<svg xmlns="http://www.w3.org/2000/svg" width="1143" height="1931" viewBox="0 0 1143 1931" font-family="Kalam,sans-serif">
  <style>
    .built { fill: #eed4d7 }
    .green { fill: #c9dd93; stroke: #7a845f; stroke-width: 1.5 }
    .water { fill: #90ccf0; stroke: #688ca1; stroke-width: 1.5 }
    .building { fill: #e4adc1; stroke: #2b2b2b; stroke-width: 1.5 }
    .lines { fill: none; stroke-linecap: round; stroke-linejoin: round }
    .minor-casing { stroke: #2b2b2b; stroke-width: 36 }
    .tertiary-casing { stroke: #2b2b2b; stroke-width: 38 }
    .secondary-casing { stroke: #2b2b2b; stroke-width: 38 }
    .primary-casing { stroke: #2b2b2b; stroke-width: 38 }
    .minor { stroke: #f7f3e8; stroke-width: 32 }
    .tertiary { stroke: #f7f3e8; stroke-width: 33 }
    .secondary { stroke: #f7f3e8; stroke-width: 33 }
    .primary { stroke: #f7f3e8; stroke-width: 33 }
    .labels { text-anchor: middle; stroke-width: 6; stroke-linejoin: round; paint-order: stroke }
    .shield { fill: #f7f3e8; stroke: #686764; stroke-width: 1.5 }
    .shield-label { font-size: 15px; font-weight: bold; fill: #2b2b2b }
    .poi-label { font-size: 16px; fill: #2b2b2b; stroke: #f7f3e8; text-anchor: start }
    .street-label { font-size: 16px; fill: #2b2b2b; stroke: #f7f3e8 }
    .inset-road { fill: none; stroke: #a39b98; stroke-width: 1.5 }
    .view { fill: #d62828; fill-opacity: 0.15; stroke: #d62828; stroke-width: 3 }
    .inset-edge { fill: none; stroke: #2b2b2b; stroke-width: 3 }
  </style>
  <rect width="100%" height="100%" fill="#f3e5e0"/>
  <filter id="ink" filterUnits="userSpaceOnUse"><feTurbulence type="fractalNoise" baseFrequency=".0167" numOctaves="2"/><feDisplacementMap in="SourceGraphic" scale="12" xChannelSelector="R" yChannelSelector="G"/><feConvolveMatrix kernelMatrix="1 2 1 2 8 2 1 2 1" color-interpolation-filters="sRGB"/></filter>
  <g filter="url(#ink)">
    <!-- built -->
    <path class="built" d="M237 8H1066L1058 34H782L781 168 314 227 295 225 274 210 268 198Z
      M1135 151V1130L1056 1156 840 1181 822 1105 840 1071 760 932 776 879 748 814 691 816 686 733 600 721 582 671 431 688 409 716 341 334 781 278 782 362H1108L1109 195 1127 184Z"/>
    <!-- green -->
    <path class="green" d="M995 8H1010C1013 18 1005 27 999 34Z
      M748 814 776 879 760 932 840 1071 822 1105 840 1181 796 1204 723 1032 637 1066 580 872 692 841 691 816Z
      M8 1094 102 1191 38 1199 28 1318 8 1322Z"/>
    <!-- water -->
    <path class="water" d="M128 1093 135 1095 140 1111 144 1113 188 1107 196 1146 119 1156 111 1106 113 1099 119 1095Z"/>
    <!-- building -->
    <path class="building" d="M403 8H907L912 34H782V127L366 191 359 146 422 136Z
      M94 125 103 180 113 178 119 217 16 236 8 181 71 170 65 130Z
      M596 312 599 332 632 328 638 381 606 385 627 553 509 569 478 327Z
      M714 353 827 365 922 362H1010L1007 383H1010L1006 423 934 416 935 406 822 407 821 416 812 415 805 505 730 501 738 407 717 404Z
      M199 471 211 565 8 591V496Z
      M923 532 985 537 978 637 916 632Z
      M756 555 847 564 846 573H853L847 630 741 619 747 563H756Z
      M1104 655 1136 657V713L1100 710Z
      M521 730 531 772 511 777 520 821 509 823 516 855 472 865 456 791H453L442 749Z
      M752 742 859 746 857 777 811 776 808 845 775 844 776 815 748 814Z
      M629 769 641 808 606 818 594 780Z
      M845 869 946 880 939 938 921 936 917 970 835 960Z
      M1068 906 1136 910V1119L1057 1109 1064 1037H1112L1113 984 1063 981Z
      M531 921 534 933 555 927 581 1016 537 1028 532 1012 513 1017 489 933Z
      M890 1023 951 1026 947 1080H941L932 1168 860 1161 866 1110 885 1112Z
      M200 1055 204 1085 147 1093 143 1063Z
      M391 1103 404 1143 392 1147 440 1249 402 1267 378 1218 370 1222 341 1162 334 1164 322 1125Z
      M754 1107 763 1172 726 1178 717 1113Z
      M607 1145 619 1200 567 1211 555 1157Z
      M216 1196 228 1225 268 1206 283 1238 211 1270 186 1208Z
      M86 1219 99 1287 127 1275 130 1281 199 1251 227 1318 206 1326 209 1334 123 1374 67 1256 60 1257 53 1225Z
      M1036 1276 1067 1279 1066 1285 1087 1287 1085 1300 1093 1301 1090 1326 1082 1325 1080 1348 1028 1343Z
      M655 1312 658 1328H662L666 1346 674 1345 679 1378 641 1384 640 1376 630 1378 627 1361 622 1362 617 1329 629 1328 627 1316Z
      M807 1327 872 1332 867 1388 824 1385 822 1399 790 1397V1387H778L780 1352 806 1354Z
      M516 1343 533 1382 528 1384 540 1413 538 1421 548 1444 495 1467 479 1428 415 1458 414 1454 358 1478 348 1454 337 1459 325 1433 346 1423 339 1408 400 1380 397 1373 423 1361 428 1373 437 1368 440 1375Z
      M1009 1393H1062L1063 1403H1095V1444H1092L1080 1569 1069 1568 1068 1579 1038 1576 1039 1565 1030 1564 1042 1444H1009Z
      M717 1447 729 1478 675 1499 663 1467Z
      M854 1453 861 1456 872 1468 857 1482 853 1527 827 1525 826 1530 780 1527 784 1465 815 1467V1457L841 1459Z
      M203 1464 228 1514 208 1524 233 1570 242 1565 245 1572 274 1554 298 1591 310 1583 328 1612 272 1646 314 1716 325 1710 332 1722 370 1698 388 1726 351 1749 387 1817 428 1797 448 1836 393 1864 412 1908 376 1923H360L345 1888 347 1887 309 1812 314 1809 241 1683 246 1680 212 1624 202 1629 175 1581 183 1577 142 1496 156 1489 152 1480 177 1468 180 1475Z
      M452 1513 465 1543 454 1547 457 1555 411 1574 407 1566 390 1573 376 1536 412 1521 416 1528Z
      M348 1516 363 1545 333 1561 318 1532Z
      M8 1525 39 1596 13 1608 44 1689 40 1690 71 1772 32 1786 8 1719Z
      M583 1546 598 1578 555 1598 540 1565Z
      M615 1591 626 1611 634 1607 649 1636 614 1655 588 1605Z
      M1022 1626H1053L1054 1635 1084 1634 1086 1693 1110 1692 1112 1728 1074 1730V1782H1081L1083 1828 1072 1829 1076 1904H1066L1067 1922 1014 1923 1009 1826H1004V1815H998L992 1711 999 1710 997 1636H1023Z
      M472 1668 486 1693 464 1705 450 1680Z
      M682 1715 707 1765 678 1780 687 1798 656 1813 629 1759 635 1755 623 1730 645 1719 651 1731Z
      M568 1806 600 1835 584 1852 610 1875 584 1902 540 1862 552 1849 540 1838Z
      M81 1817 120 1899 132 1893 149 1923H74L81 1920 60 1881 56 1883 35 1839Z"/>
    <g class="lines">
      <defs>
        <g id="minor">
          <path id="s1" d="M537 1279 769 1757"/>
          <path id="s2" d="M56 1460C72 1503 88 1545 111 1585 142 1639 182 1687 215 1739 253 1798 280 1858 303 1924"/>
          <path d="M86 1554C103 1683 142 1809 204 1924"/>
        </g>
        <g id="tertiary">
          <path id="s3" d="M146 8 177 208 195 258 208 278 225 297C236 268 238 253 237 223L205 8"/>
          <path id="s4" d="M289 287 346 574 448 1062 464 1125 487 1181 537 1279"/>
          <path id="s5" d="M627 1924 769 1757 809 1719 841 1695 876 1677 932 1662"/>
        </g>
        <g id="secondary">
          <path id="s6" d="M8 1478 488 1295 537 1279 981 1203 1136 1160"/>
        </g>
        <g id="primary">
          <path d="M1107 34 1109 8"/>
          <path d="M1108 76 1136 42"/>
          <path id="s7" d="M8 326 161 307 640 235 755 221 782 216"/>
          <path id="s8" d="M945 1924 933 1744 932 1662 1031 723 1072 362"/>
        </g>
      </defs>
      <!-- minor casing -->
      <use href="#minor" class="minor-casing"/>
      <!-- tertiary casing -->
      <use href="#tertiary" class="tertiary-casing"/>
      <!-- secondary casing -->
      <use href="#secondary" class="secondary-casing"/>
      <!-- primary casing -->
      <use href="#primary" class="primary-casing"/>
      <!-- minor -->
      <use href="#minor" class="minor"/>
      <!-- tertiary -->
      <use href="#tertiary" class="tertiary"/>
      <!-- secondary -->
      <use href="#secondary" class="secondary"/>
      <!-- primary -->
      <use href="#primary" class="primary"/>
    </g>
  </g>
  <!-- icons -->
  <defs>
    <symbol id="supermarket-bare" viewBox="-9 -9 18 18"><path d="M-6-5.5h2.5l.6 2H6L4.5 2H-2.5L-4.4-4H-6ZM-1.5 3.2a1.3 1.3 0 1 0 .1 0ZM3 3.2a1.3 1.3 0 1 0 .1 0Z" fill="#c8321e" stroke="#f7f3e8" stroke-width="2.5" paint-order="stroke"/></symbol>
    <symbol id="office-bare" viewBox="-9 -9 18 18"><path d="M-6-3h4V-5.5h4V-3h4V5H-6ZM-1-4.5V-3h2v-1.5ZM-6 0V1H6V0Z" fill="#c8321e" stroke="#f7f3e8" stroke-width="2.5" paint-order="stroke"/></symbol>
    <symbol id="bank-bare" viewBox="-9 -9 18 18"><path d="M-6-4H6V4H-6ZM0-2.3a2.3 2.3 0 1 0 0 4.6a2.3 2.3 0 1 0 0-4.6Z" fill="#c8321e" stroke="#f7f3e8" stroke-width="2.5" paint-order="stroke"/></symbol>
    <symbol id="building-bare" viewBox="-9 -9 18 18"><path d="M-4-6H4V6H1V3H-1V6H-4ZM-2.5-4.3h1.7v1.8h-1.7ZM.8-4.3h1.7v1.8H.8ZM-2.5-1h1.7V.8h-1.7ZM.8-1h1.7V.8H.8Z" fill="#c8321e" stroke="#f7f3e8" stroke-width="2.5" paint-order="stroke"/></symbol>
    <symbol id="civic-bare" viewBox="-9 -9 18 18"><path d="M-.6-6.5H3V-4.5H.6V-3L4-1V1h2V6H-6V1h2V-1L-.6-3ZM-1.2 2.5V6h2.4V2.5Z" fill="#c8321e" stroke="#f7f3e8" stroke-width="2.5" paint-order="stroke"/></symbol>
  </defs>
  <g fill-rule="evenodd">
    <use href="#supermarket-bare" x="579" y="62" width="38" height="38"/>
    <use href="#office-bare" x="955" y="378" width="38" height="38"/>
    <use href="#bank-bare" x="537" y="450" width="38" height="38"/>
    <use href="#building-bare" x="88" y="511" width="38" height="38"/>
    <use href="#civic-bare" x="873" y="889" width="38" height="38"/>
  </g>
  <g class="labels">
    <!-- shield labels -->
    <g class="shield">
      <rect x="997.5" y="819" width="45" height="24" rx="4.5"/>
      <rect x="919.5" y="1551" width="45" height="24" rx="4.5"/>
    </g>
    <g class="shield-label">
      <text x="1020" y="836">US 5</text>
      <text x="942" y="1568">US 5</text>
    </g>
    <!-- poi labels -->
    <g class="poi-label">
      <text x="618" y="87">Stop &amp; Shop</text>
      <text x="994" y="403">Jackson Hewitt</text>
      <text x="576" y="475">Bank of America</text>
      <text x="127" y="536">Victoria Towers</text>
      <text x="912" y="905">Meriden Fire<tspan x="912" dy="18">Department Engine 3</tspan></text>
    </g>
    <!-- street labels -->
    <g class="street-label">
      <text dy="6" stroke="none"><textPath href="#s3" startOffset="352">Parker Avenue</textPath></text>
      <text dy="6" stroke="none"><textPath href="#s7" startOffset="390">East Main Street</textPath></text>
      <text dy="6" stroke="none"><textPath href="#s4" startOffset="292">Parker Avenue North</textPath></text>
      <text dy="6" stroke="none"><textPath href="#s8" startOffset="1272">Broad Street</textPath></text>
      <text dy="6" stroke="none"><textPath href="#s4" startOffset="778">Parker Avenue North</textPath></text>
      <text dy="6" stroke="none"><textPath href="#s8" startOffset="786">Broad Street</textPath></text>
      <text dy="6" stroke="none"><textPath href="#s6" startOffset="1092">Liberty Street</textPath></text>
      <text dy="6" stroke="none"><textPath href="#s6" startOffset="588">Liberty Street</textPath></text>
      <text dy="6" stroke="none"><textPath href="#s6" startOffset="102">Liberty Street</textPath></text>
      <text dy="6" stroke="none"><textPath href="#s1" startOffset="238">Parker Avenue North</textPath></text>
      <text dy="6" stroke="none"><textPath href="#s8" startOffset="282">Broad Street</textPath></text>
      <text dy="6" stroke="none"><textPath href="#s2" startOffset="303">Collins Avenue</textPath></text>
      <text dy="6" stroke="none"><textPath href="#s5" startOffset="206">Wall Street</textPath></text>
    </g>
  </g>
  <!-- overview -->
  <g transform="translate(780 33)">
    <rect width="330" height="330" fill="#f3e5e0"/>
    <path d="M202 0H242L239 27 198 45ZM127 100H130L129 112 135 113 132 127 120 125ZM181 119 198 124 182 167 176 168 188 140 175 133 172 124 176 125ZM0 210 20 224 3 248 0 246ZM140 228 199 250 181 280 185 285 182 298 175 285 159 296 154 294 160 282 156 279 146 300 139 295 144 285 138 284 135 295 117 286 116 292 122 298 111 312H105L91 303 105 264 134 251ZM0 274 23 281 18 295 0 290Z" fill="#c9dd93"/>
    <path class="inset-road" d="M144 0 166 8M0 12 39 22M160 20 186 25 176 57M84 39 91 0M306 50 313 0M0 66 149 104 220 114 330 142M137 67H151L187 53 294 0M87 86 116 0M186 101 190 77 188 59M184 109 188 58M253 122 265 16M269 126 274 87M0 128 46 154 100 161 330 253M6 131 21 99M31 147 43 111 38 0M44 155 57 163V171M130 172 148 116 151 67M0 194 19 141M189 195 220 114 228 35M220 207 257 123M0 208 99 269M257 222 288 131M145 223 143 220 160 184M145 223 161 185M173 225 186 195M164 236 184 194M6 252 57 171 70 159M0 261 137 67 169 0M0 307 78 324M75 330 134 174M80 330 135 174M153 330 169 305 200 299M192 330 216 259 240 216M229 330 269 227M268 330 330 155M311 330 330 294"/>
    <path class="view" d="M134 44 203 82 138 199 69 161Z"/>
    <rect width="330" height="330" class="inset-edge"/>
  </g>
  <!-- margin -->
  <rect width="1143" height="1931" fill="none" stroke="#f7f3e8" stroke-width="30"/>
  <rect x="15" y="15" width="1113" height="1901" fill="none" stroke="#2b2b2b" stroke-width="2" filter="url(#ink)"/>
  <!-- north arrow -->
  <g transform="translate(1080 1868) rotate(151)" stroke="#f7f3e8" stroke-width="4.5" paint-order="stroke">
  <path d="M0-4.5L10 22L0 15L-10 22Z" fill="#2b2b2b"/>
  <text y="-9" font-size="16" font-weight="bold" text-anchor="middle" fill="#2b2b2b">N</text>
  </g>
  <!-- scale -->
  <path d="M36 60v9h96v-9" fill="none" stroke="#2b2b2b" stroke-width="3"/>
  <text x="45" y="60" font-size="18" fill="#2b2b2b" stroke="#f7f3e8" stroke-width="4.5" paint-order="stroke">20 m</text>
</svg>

----

● **Brief**:
Scan the material and collect every line that contains "lines".

● **Solution for this problem**:
    .lines { fill: none; stroke-linecap: round; stroke-linejoin: round }
    <g class="lines">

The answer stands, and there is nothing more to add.